By April from Buffalo, NY
2 winters ago, the Asian beetles swarmed my house, they were all over the front of my house and we couldn't go in or out the front door. Then they started coming in my bedroom window (I don't know how) and I would take the vaccum cleaner hose and suck them up- at least 500 a day (I would count them as I sucked them up.) This went on for about a month and then they finally quit coming...and they bite too!
If numerous lady beetles are entering the living areas of the home it is advisable to locate the places where the beetles gain access. Typically, Asian beetles will emerge from cracks under or behind baseboards, around window and door trim, and around exhaust fans or lights in ceilings. Seal these openings with caulk or other suitable materials to prevent the beetles from crawling out. A temporary solution is to use duct tape or masking tape to stop the beetles. A helpful hint to remember - the beetles are attracted to light and can see light entering through cracks in the walls or ceilings. Initially, concentrate on sealing cracks in the rooms where asian beetles are most prevalent.
Vacuuming may also help to collect beetles in your home. The major complaint for this method is that the beetles become agitated and expel the yellow, foul-smelling repellent, which is then circulated into the air by the vacuum exhaust. Also, it is advisable to empty the bag and beetles after each vacuuming to prevent them from escaping back into the house. It is possible to capture the beetles inside a knee-high nylon stocking that has been inserted into the extension hose or wand and secured in place with a rubber band. As soon as the vacuum cleaner is turned off, be sure to remove the stocking so that the captured beetles cannot escape. As you remove it, the rubber band closes around the stocking, effectively "bagging" the lady beetles. You then can discard the contents of the stocking. This way you will not need to change the bag every time you vacuum every time.

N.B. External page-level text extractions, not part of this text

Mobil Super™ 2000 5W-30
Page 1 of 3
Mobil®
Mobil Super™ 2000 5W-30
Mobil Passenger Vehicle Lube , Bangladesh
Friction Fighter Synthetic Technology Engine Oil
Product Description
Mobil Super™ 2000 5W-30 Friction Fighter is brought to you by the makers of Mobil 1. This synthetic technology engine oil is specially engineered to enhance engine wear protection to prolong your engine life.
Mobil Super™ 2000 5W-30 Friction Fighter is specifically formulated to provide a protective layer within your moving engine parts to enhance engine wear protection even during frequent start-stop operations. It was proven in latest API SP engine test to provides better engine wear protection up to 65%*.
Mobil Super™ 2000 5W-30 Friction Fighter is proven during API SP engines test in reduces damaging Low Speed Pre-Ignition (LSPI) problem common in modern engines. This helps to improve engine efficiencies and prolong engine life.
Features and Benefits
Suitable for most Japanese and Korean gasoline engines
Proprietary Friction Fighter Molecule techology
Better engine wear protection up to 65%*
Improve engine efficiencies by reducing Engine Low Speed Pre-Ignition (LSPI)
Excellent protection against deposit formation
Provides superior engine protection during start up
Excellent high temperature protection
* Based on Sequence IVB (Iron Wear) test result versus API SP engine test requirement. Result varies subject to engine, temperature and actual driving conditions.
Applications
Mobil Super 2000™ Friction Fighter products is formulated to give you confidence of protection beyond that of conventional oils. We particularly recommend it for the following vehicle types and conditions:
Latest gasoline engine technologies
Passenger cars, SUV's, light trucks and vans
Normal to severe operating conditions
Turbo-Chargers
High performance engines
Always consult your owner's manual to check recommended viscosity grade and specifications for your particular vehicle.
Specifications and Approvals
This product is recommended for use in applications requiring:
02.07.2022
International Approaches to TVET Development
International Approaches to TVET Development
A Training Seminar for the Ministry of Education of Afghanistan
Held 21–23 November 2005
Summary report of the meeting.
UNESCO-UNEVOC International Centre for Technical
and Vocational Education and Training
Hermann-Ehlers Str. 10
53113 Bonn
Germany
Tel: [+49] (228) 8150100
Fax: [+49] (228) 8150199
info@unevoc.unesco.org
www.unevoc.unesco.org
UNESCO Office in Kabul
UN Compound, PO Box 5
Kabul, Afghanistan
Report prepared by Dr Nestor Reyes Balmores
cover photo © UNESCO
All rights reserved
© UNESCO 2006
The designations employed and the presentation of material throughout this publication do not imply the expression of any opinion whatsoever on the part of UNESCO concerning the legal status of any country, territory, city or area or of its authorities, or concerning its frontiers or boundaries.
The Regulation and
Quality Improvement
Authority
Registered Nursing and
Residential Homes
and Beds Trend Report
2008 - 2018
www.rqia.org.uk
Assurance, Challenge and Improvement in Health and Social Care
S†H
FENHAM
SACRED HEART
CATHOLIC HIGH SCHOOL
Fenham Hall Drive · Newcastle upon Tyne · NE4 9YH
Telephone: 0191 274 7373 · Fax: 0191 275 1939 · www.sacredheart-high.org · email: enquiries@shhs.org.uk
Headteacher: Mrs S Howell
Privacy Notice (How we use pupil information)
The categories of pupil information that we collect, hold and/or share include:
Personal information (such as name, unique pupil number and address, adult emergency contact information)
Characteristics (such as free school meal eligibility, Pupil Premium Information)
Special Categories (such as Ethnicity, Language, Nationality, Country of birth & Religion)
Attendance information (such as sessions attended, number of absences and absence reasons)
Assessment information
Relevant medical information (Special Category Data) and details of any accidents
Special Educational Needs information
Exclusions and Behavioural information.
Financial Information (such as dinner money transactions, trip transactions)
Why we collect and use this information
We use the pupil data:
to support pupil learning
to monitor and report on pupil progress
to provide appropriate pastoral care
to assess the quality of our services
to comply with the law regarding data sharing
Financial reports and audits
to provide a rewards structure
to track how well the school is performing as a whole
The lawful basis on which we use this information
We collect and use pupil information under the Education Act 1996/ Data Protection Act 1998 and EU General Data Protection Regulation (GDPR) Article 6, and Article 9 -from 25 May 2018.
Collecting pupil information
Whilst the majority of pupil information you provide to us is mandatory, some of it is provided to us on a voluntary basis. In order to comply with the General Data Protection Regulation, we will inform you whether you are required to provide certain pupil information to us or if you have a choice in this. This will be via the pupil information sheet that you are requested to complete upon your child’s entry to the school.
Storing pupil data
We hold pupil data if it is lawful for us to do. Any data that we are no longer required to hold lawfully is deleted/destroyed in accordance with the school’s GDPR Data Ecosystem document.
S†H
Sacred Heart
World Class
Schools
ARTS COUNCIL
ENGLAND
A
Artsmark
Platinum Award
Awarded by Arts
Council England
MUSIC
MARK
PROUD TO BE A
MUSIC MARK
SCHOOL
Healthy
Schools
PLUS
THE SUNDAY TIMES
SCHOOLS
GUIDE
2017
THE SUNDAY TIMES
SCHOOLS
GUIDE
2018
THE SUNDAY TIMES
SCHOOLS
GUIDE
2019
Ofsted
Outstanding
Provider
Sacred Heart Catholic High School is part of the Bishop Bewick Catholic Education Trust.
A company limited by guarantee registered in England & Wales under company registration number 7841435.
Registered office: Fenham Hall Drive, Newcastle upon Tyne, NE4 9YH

These bugs that you have a picture of are NOT and I repeat, NOT lady bugs. These are Asian Bettles and they are a nusiance. They smell terrible when killed, or stepped on, and they do bite and are not good for anything as far as I know. They were in my house horrible 2 winters ago, but not as bad this year. Please do not try to save them, they are not the ladybugs you are thinking of that are good in a garden. Just my 2 cents.
I would definitely get rid of them. They look like they could become a royal nightmare. Those aren't red/black ladybugs for the garden that eat aphids. I don't know what they are. Where are they? Get them out of and any where near your windows! You do not want them trust me!